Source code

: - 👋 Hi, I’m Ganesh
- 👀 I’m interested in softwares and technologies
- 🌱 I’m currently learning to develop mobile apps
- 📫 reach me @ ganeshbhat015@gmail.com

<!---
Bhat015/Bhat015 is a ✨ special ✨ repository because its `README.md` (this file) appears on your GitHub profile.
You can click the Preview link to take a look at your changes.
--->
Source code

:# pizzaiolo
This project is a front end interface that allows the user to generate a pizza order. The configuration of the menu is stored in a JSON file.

=====

EXERCISE | Edit the data above by replacing "mobile apps" with "web applications", leaving every other line and character unchanged.

RESULT |
Source code

: - 👋 Hi, I’m Ganesh
- 👀 I’m interested in softwares and technologies
- 🌱 I’m currently learning to develop web applications
- 📫 reach me @ ganeshbhat015@gmail.com

<!---
Bhat015/Bhat015 is a ✨ special ✨ repository because its `README.md` (this file) appears on your GitHub profile.
You can click the Preview link to take a look at your changes.
--->
Source code

:# pizzaiolo
This project is a front end interface that allows the user to generate a pizza order. The configuration of the menu is stored in a JSON file.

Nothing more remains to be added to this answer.